Conceptualization design and analysis of lightweight composite rims for a formula student race car with a review of existing concepts

Overview

This work presents a structured methodology for designing lightweight carbon fiber reinforced polymer rims for an electric Formula Student race car. The contribution consolidates a systematic review of existing composite rim concepts with an integrated design approach that decouples laminate sizing from geometric constraints and accommodates manufacturing and vehicle integration requirements within typical Formula Student resource parameters.

Methods and approach

The design process encompasses three primary phases: a structured review of existing CFRP rim and wheel concepts from Formula Student and automotive applications to establish the reference frame; concept development and comparative evaluation of three candidate designs (hybrid composite-aluminum rim, full composite spoke rim, and full composite flange rim); and iterative finite element analysis to establish laminate architecture meeting strength and stiffness criteria. The final design employs a symmetric stacking sequence of woven carbon fiber fabric with alternating 0° and 45° plies.
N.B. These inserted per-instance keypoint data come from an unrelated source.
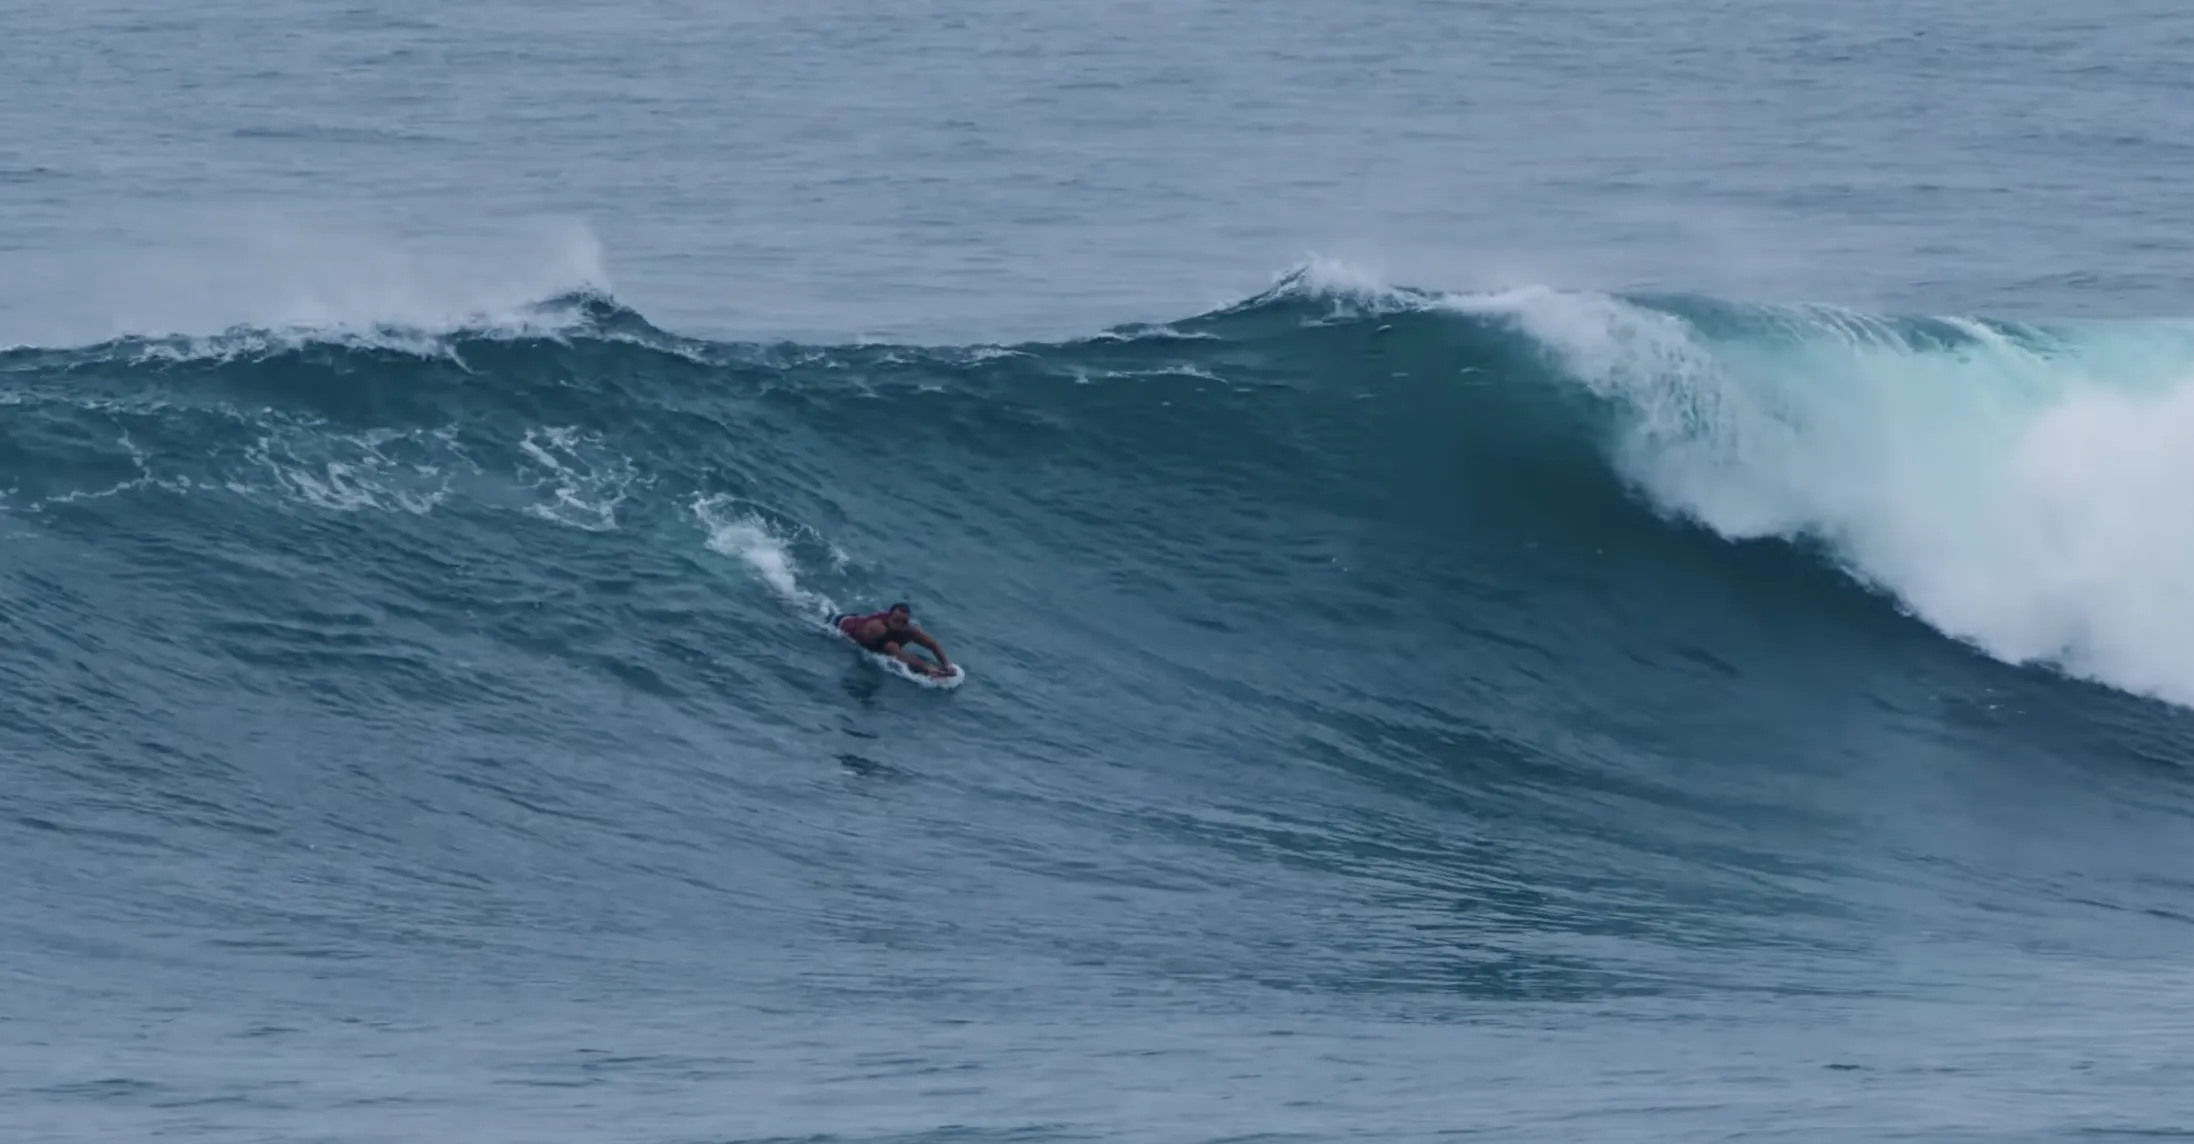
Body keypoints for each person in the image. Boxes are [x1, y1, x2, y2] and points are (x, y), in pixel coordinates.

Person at [833, 602, 954, 678]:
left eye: (903, 622)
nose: (899, 625)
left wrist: (947, 664)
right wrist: (927, 668)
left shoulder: (909, 630)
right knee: (892, 647)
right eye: (896, 621)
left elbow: (933, 644)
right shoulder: (878, 628)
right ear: (889, 617)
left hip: (860, 622)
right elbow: (898, 654)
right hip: (840, 624)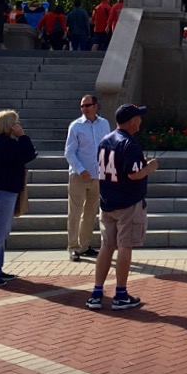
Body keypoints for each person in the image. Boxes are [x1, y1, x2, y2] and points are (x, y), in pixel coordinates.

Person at [87, 104, 158, 311]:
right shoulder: (129, 143)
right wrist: (150, 167)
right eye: (138, 117)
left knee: (107, 246)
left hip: (107, 201)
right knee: (125, 246)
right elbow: (134, 174)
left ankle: (96, 293)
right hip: (128, 202)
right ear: (132, 121)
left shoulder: (105, 140)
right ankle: (120, 294)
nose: (140, 120)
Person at [0, 109, 37, 287]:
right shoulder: (2, 143)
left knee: (2, 231)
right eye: (16, 123)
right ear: (9, 126)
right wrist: (23, 136)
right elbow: (28, 154)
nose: (18, 126)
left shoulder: (3, 142)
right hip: (1, 190)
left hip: (5, 189)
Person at [65, 94, 111, 262]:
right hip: (79, 176)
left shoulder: (104, 124)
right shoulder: (76, 126)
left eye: (87, 105)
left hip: (98, 175)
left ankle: (84, 245)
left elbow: (107, 147)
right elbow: (69, 152)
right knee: (75, 212)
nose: (84, 108)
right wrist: (80, 169)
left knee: (90, 212)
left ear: (95, 106)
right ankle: (73, 247)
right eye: (82, 106)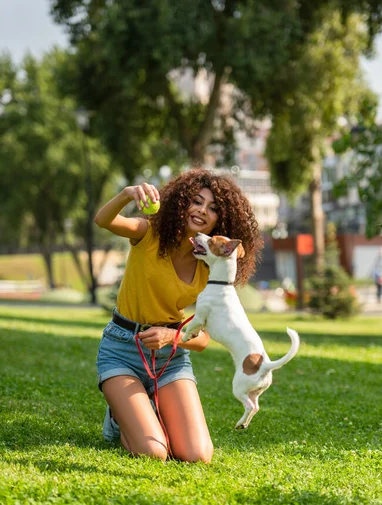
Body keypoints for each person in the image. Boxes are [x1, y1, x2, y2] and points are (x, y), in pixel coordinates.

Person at [94, 168, 262, 462]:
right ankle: (120, 418)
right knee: (154, 451)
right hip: (122, 349)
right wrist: (127, 194)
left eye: (212, 209)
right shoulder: (150, 232)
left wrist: (171, 336)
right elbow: (104, 220)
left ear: (219, 221)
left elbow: (203, 339)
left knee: (197, 455)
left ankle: (144, 412)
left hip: (170, 359)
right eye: (196, 201)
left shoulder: (210, 266)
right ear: (182, 202)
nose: (201, 211)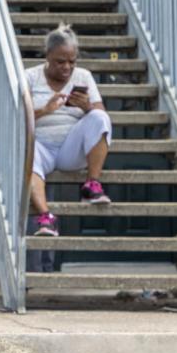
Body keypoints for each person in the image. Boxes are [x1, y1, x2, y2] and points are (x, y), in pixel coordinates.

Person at [28, 24, 112, 237]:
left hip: (71, 149)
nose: (67, 67)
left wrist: (86, 107)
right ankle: (46, 218)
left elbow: (100, 114)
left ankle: (92, 184)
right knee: (26, 151)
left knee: (99, 117)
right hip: (40, 146)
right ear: (48, 56)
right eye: (60, 61)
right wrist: (45, 110)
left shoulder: (83, 76)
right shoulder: (30, 77)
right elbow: (15, 117)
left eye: (72, 62)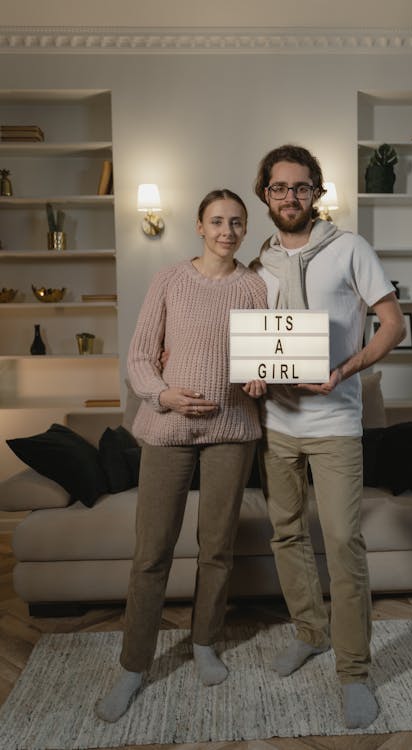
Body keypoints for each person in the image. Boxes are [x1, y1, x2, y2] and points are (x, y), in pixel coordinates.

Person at [96, 188, 267, 723]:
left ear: (246, 228)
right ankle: (133, 664)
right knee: (152, 552)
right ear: (199, 225)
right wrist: (165, 395)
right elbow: (141, 357)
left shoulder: (258, 287)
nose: (227, 231)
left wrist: (262, 379)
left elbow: (264, 361)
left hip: (233, 429)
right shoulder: (170, 279)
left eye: (237, 222)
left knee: (217, 547)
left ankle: (204, 643)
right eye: (217, 221)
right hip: (167, 427)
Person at [249, 144, 406, 729]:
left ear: (317, 192)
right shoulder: (256, 263)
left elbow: (391, 323)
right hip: (277, 426)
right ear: (265, 194)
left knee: (342, 543)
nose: (290, 197)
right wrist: (254, 376)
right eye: (278, 187)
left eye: (301, 187)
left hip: (336, 421)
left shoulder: (350, 249)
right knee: (287, 535)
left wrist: (345, 370)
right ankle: (310, 634)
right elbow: (258, 344)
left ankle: (355, 671)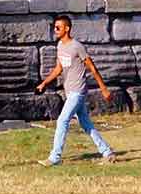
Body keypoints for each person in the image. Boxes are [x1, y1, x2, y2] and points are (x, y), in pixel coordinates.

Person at [37, 14, 115, 164]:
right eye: (54, 27)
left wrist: (104, 89)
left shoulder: (77, 46)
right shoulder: (60, 46)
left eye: (58, 27)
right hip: (69, 91)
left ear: (67, 29)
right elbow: (58, 68)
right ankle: (107, 152)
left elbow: (92, 68)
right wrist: (44, 83)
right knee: (86, 124)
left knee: (62, 121)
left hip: (78, 91)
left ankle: (55, 158)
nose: (55, 30)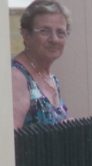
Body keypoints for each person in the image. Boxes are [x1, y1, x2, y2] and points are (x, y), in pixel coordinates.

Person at [11, 0, 71, 129]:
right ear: (26, 35)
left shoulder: (51, 79)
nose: (54, 39)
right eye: (44, 31)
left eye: (60, 32)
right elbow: (8, 141)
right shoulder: (16, 77)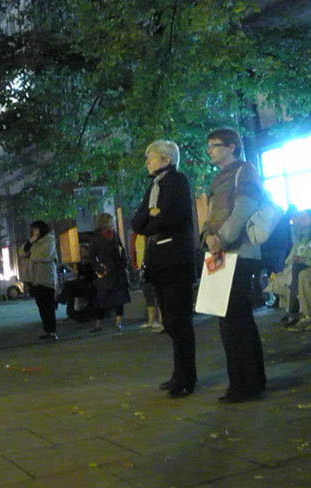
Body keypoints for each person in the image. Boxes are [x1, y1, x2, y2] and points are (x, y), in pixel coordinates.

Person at [200, 128, 266, 403]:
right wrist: (208, 236)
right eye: (209, 146)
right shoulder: (217, 177)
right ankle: (244, 381)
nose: (210, 150)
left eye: (214, 145)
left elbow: (245, 207)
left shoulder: (245, 170)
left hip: (238, 252)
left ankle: (246, 383)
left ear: (231, 147)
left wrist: (222, 238)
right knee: (227, 319)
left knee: (236, 319)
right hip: (218, 252)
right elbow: (210, 214)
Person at [131, 139, 197, 399]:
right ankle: (178, 374)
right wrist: (153, 215)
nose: (147, 163)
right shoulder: (154, 187)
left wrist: (154, 217)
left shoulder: (177, 182)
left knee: (179, 321)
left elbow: (171, 216)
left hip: (175, 261)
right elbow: (137, 222)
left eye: (151, 158)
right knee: (170, 321)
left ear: (166, 160)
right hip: (158, 262)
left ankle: (187, 377)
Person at [267, 209, 311, 326]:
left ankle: (294, 312)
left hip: (306, 265)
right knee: (283, 279)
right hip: (297, 264)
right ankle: (291, 311)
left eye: (305, 217)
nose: (301, 219)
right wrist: (288, 262)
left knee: (292, 280)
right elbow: (295, 249)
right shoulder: (300, 234)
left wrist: (301, 260)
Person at [89, 213, 131, 333]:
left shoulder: (114, 235)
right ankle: (98, 322)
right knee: (102, 297)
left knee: (119, 297)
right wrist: (99, 269)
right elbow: (92, 256)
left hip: (117, 269)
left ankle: (118, 321)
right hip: (106, 271)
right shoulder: (96, 238)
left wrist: (123, 262)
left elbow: (121, 249)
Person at [20, 220, 58, 340]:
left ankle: (53, 331)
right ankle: (47, 330)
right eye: (33, 229)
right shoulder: (33, 242)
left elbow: (41, 256)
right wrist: (30, 242)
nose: (34, 231)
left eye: (36, 229)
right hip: (34, 278)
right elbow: (22, 252)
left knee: (48, 306)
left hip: (46, 278)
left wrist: (30, 256)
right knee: (41, 306)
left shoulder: (49, 240)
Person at [130, 233, 163, 332]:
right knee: (148, 293)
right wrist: (135, 265)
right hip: (142, 267)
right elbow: (133, 251)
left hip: (153, 266)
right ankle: (151, 320)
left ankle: (161, 319)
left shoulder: (151, 234)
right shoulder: (135, 236)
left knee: (157, 293)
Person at [56, 244, 96, 321]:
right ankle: (68, 310)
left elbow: (82, 274)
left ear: (87, 251)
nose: (80, 253)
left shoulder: (90, 262)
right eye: (80, 251)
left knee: (69, 286)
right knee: (69, 288)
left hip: (89, 285)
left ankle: (60, 300)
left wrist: (68, 267)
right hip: (82, 283)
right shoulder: (81, 262)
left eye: (82, 251)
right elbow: (79, 274)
Manufacturing feasibility was integrated through enhanced numerical simulation incorporating realistic ply draping behavior, informing tooling design and layup specifications. Load cases representative of Formula Student competition requirements were evaluated, including cornering, acceleration, and braking scenarios.

Results

The selected hybrid configuration with aluminum center disk and composite rim structure achieved a symmetric eight-ply laminate governed by displacement limits under cornering load. The design demonstrated safety factors of approximately 1.5 in compression and 1.8 in tension across all relevant Formula Student load cases. Weight reduction of 49 percent relative to aluminum reference specification was attained, corresponding to a 50 percent reduction in polar mass moment of inertia and 3 percent vehicle mass reduction. The design satisfied camber-angle stiffness requirements and maintained appropriate dynamic response margins under fatigue loading.

Implications

The 49 percent mass reduction and associated reduction in rotational inertia are expected to yield measurable performance improvements in acceleration, braking response, and ride quality characteristics for the vehicle. The methodology provides a transferable framework for composite rim design that integrates laminate optimization with manufacturing process constraints and vehicle-level integration requirements, addressing a gap in prior work that typically isolates geometric or material selection decisions.